━━ Exercise material ━━

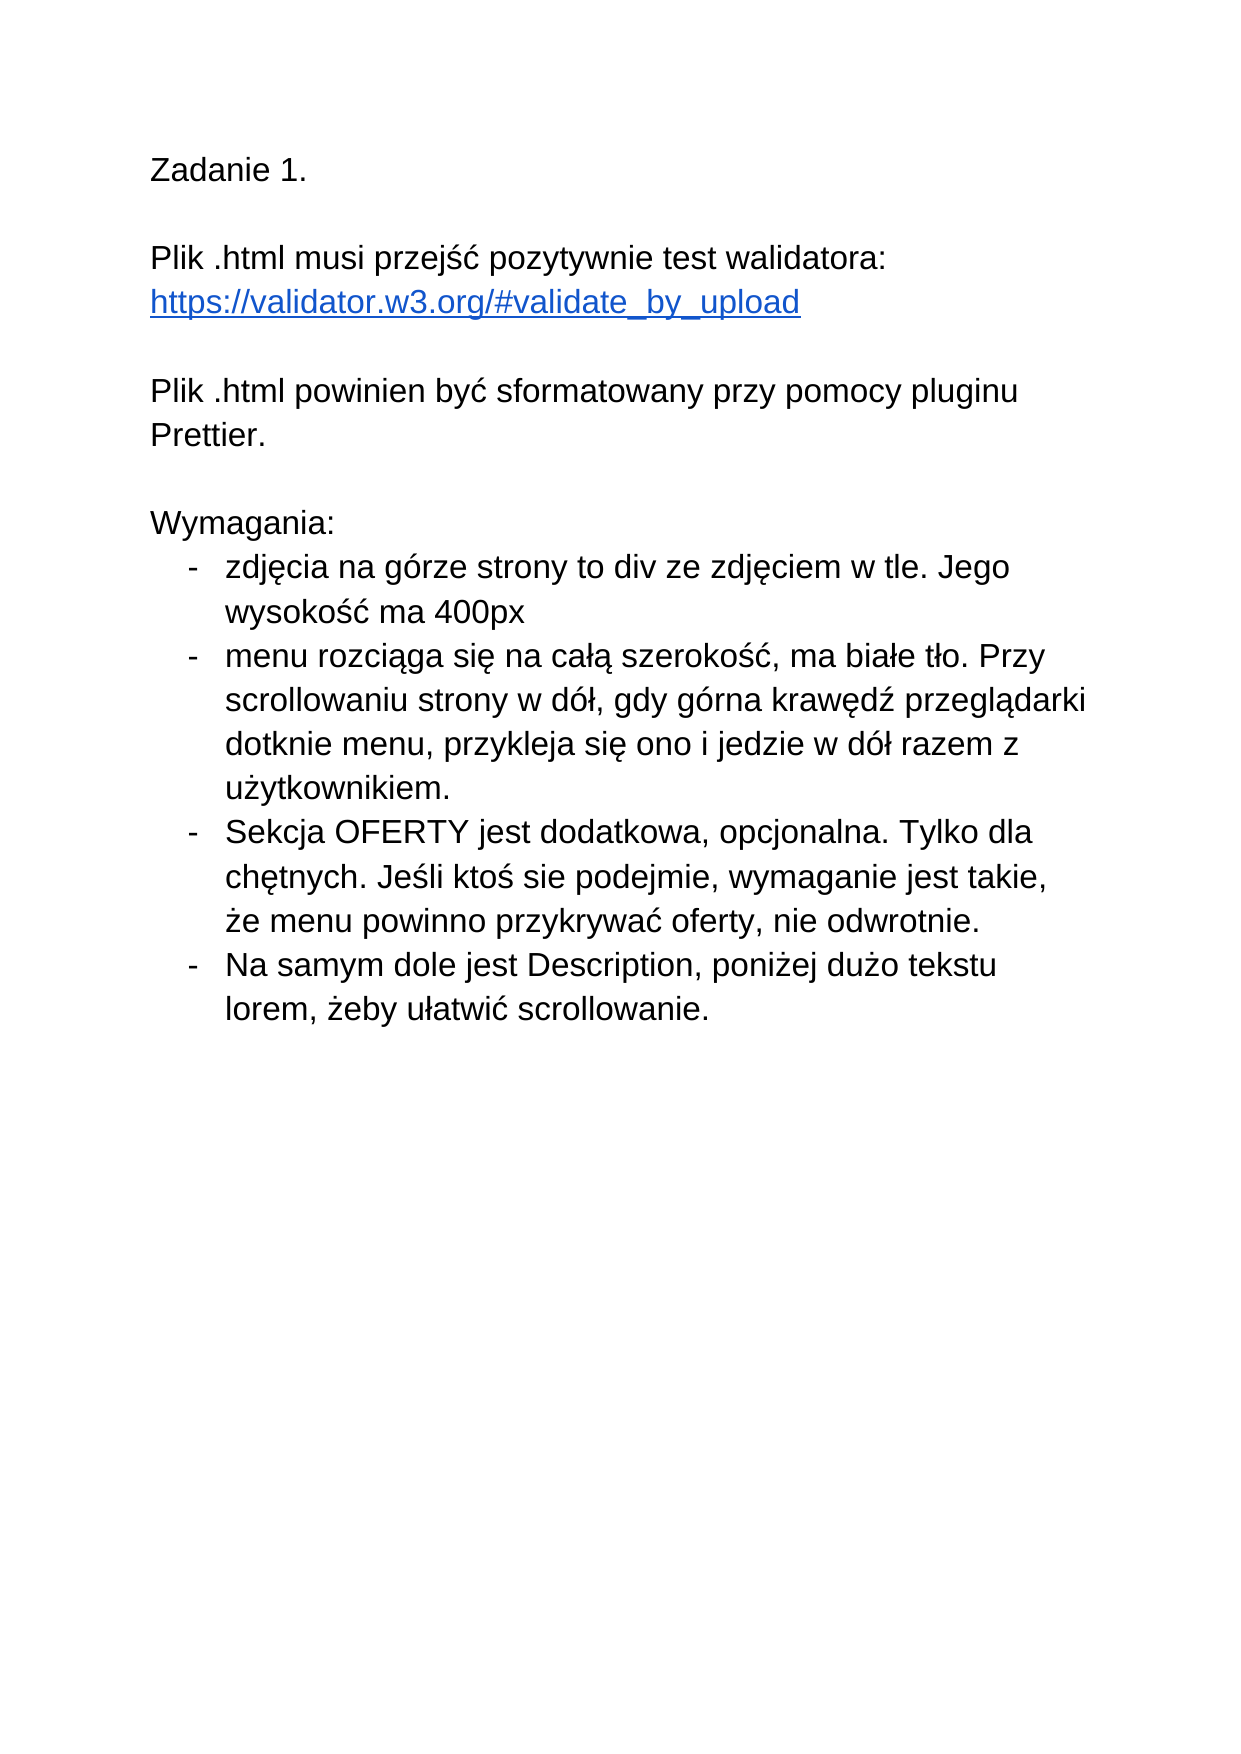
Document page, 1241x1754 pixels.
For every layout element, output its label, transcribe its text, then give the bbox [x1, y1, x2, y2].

list Sekcja OFERTY jest dodatkowa, opcjonalna. Tylko dla chętnych. Jeśli ktoś sie podejmie, wymaganie jest takie, że menu powinno przykrywać oferty, nie odwrotnie. [187, 812, 1090, 939]
list zdjęcia na górze strony to div ze zdjęciem w tle. Jego wysokość ma 400px [187, 547, 1090, 630]
text Plik .html musi przejść pozytywnie test walidatora: https://validator.w3.org/#validate_by_upload [150, 238, 1090, 321]
list menu rozciąga się na całą szerokość, ma białe tło. Przy scrollowaniu strony w dół, gdy górna krawędź przeglądarki dotknie menu, przykleja się ono i jedzie w dół razem z użytkownikiem. [187, 636, 1090, 807]
list Na samym dole jest Description, poniżej dużo tekstu lorem, żeby ułatwić scrollowanie. [187, 945, 1090, 1028]
text Wymagania: [150, 503, 1090, 542]
text Plik .html powinien być sformatowany przy pomocy pluginu Prettier. [150, 371, 1090, 453]
text Zadanie 1. [150, 150, 1090, 188]
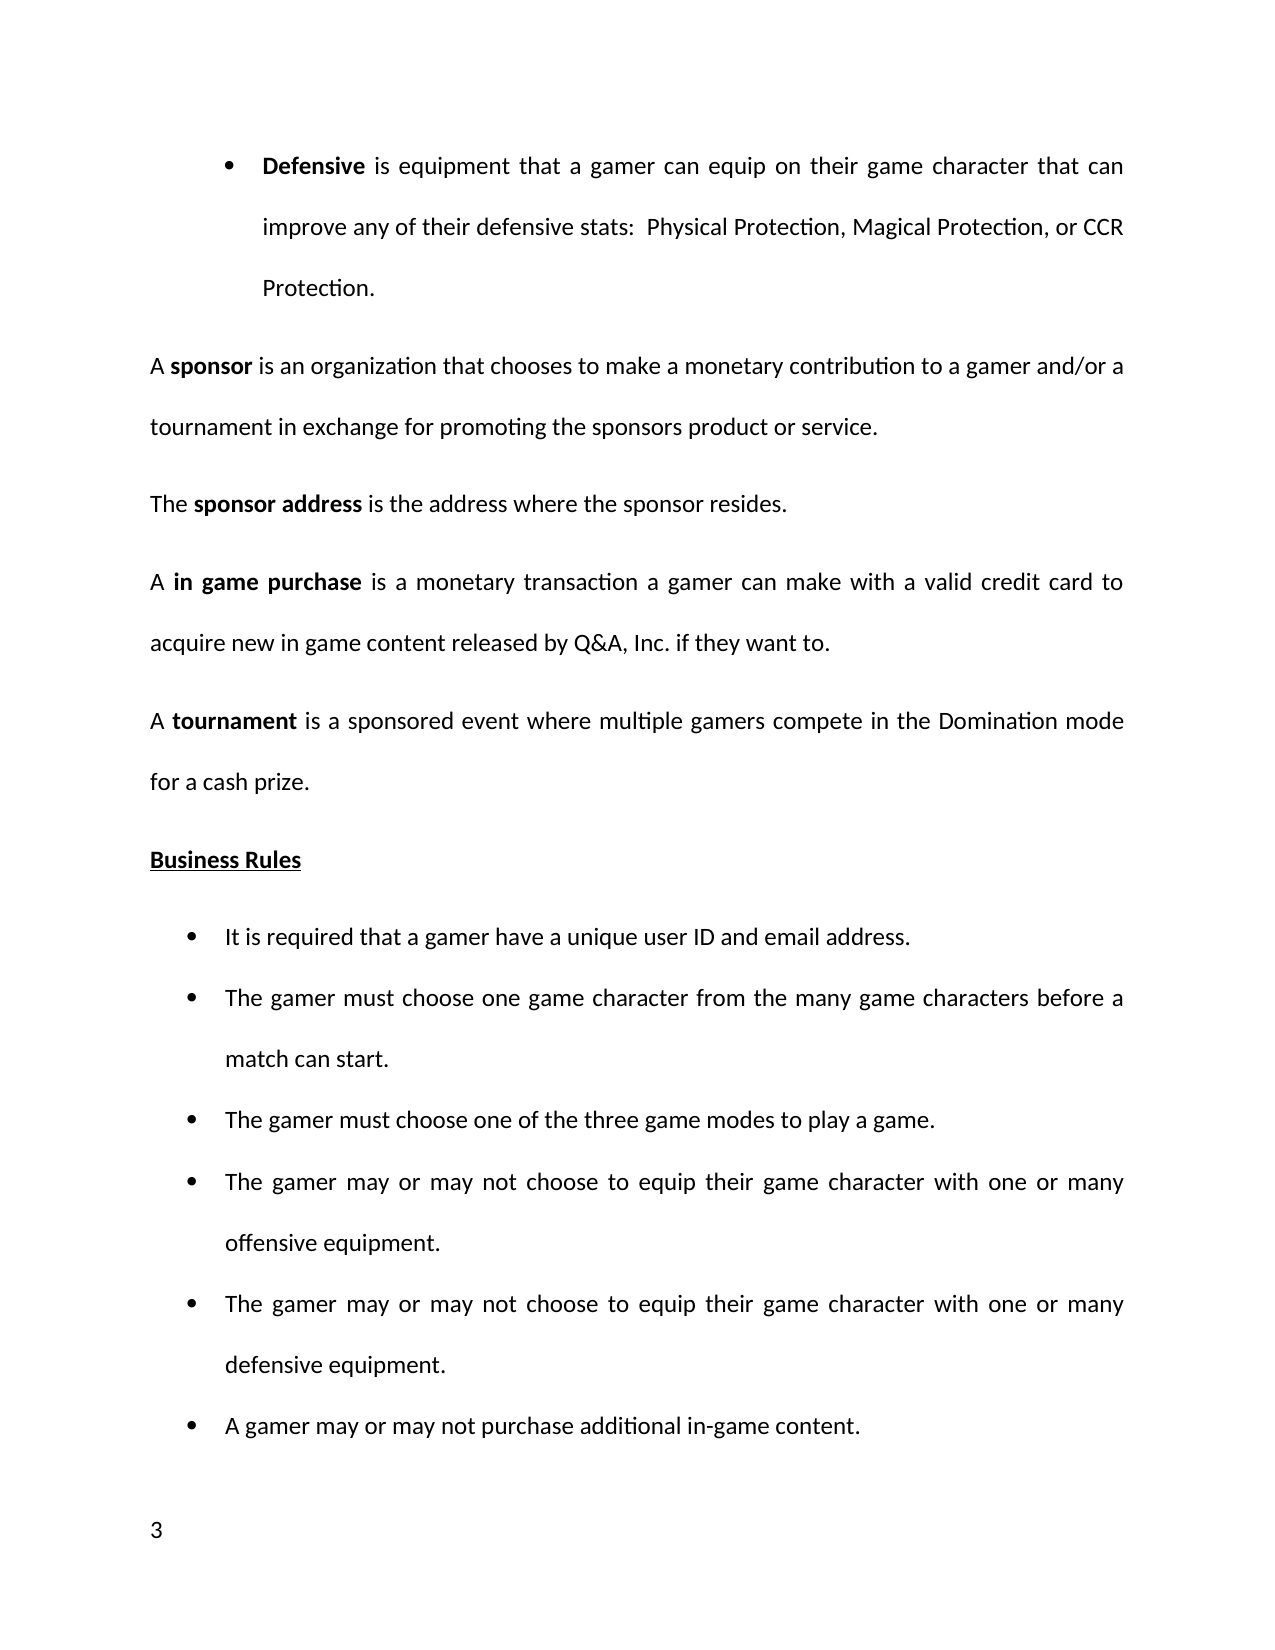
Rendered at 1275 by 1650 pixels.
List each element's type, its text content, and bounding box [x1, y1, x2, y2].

text Business Rules [150, 844, 1125, 874]
list The gamer may or may not choose to equip their game character with one or many defensive equipment. [187, 1288, 1125, 1379]
text A tournament is a sponsored event where multiple gamers compete in the Domination mode for a cash prize. [150, 705, 1125, 797]
list Defensive is equipment that a gamer can equip on their game character that can improve any of their defensive stats: Physical Protection, Magical Protection, or CCR Protection. [225, 150, 1125, 303]
list The gamer must choose one game character from the many game characters before a match can start. [187, 982, 1125, 1074]
list The gamer must choose one of the three game modes to play a game. [187, 1104, 1125, 1135]
list It is required that a gamer have a unique user ID and email address. [187, 921, 1125, 952]
list The gamer may or may not choose to equip their game character with one or many offensive equipment. [187, 1166, 1125, 1257]
list A gamer may or may not purchase additional in-game content. [187, 1410, 1125, 1440]
text The sponsor address is the address where the sponsor resides. [150, 488, 1125, 519]
text A sponsor is an organization that chooses to make a monetary contribution to a gamer and/or a tournament in exchange for promoting the sponsors product or service. [150, 350, 1125, 441]
text A in game purchase is a monetary transaction a gamer can make with a valid credit card to acquire new in game content released by Q&A, Inc. if they want to. [150, 566, 1125, 658]
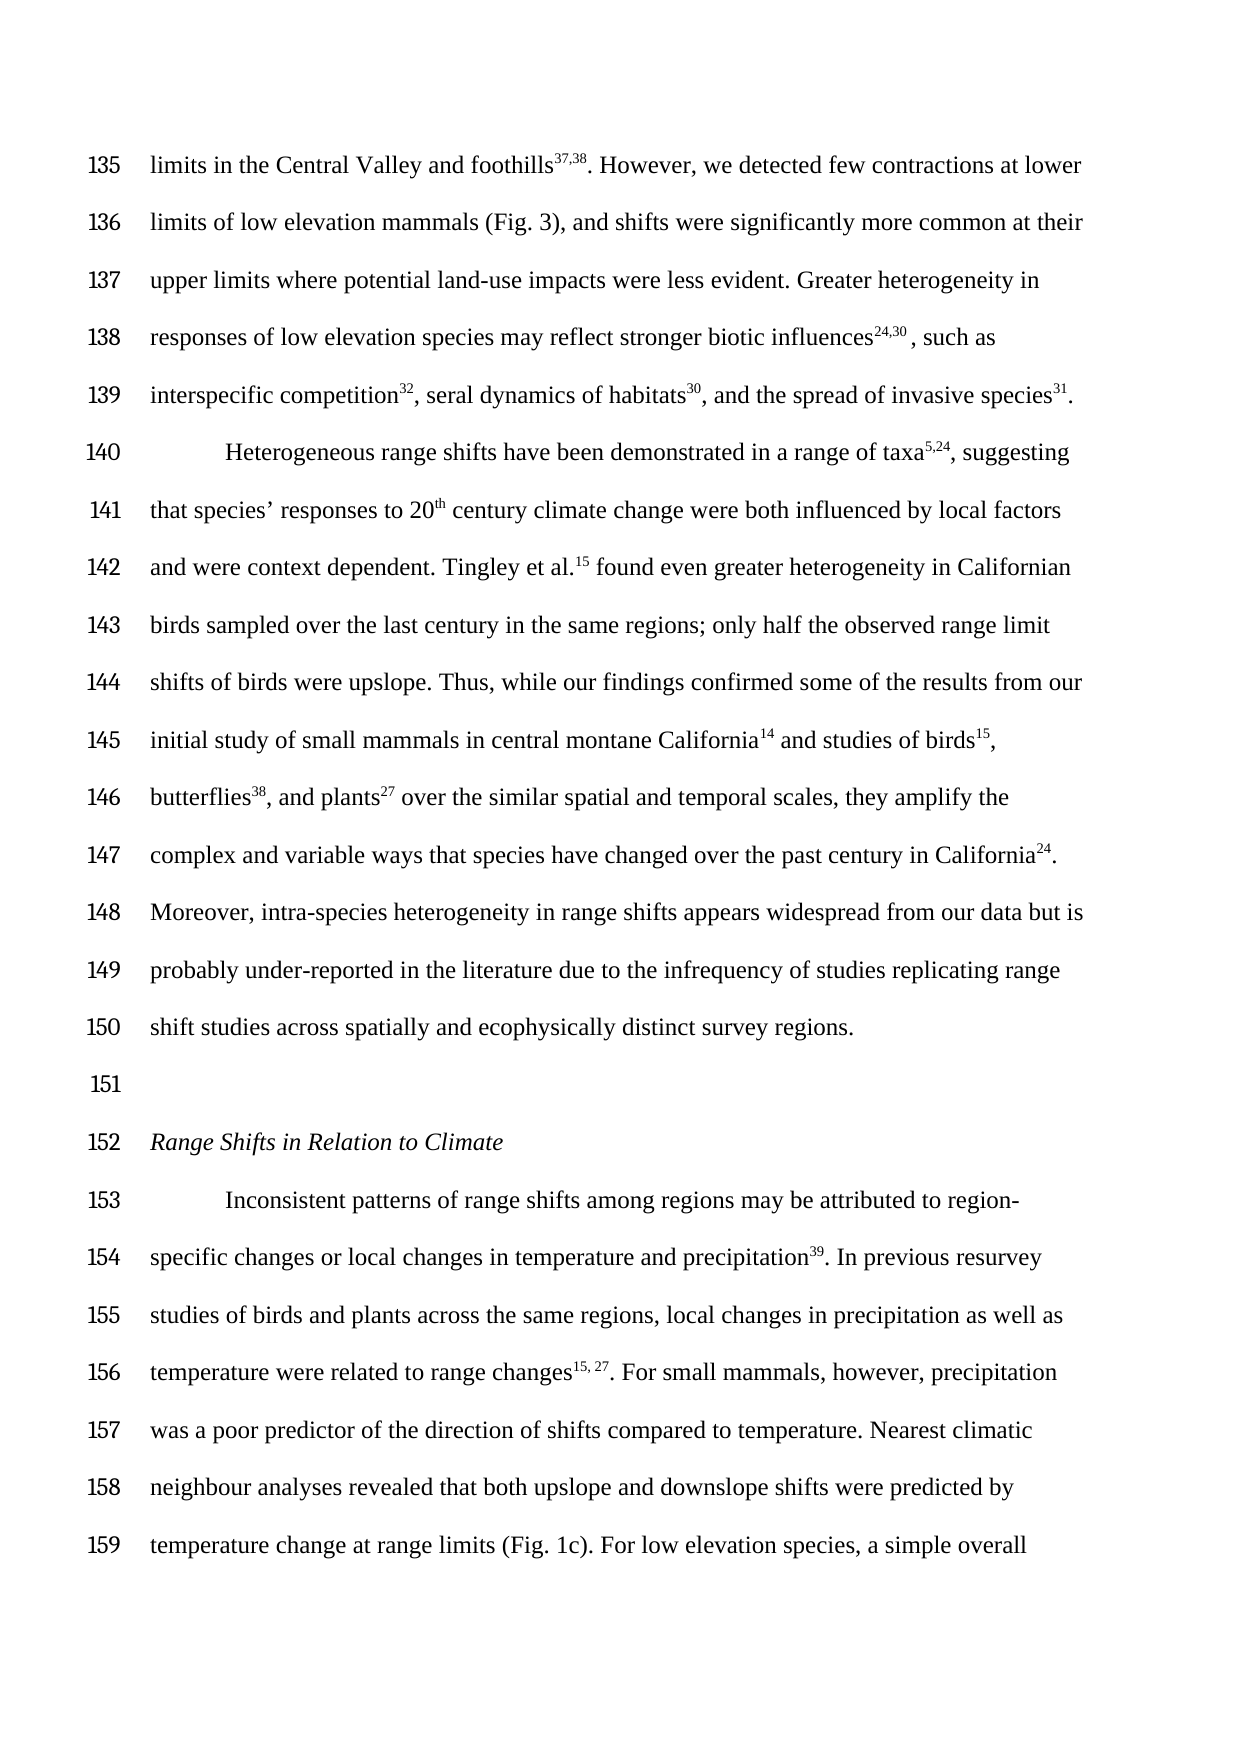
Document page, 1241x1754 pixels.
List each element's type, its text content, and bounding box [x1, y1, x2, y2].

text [150, 1185, 1090, 1559]
text Heterogeneous range shifts have been demonstrated in a range of taxa5,24, suggesting that species’ responses to 20th century climate change were both influenced by local factors and were context dependent. Tingley et al.15 found even greater heterogeneity in Californian birds sampled over the last century in the same regions; only half the observed range limit shifts of birds were upslope. Thus, while our findings confirmed some of the results from our initial study of small mammals in central montane California14 and studies of birds15, butterflies38, and plants27 over the similar spatial and temporal scales, they amplify the complex and variable ways that species have changed over the past century in California24. Moreover, intra-species heterogeneity in range shifts appears widespread from our data but is probably under-reported in the literature due to the infrequency of studies replicating range shift studies across spatially and ecophysically distinct survey regions. [150, 437, 1090, 1041]
text Range Shifts in Relation to Climate [150, 1127, 1090, 1156]
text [150, 150, 1090, 409]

━━━

Aim of the task:
Reproduce the data word for word; no pictures.

Answer:
Document page, 1241x1754 pixels.
For every layout element, output its label, transcribe its text, then give the bbox [x1, y1, x2, y2].

list Sekcja OFERTY jest dodatkowa, opcjonalna. Tylko dla chętnych. Jeśli ktoś sie podejmie, wymaganie jest takie, że menu powinno przykrywać oferty, nie odwrotnie. [187, 812, 1090, 939]
list zdjęcia na górze strony to div ze zdjęciem w tle. Jego wysokość ma 400px [187, 547, 1090, 630]
text Plik .html musi przejść pozytywnie test walidatora: https://validator.w3.org/#validate_by_upload [150, 238, 1090, 321]
list menu rozciąga się na całą szerokość, ma białe tło. Przy scrollowaniu strony w dół, gdy górna krawędź przeglądarki dotknie menu, przykleja się ono i jedzie w dół razem z użytkownikiem. [187, 636, 1090, 807]
list Na samym dole jest Description, poniżej dużo tekstu lorem, żeby ułatwić scrollowanie. [187, 945, 1090, 1028]
text Wymagania: [150, 503, 1090, 542]
text Plik .html powinien być sformatowany przy pomocy pluginu Prettier. [150, 371, 1090, 453]
text Zadanie 1. [150, 150, 1090, 188]
Rendered at 1275 by 1650 pixels.
List each element's type, its text content, and bounding box [x1, y1, x2, y2].

text Business Rules [150, 844, 1125, 874]
list The gamer may or may not choose to equip their game character with one or many defensive equipment. [187, 1288, 1125, 1379]
text A tournament is a sponsored event where multiple gamers compete in the Domination mode for a cash prize. [150, 705, 1125, 797]
list Defensive is equipment that a gamer can equip on their game character that can improve any of their defensive stats: Physical Protection, Magical Protection, or CCR Protection. [225, 150, 1125, 303]
list The gamer must choose one game character from the many game characters before a match can start. [187, 982, 1125, 1074]
list The gamer must choose one of the three game modes to play a game. [187, 1104, 1125, 1135]
list It is required that a gamer have a unique user ID and email address. [187, 921, 1125, 952]
list The gamer may or may not choose to equip their game character with one or many offensive equipment. [187, 1166, 1125, 1257]
list A gamer may or may not purchase additional in-game content. [187, 1410, 1125, 1440]
text The sponsor address is the address where the sponsor resides. [150, 488, 1125, 519]
text A sponsor is an organization that chooses to make a monetary contribution to a gamer and/or a tournament in exchange for promoting the sponsors product or service. [150, 350, 1125, 441]
text A in game purchase is a monetary transaction a gamer can make with a valid credit card to acquire new in game content released by Q&A, Inc. if they want to. [150, 566, 1125, 658]
Document page, 1241x1754 pixels.
List each element's type, its text content, and bounding box [x1, y1, x2, y2].

text [150, 1185, 1090, 1559]
text Heterogeneous range shifts have been demonstrated in a range of taxa5,24, suggesting that species’ responses to 20th century climate change were both influenced by local factors and were context dependent. Tingley et al.15 found even greater heterogeneity in Californian birds sampled over the last century in the same regions; only half the observed range limit shifts of birds were upslope. Thus, while our findings confirmed some of the results from our initial study of small mammals in central montane California14 and studies of birds15, butterflies38, and plants27 over the similar spatial and temporal scales, they amplify the complex and variable ways that species have changed over the past century in California24. Moreover, intra-species heterogeneity in range shifts appears widespread from our data but is probably under-reported in the literature due to the infrequency of studies replicating range shift studies across spatially and ecophysically distinct survey regions. [150, 437, 1090, 1041]
text Range Shifts in Relation to Climate [150, 1127, 1090, 1156]
text [150, 150, 1090, 409]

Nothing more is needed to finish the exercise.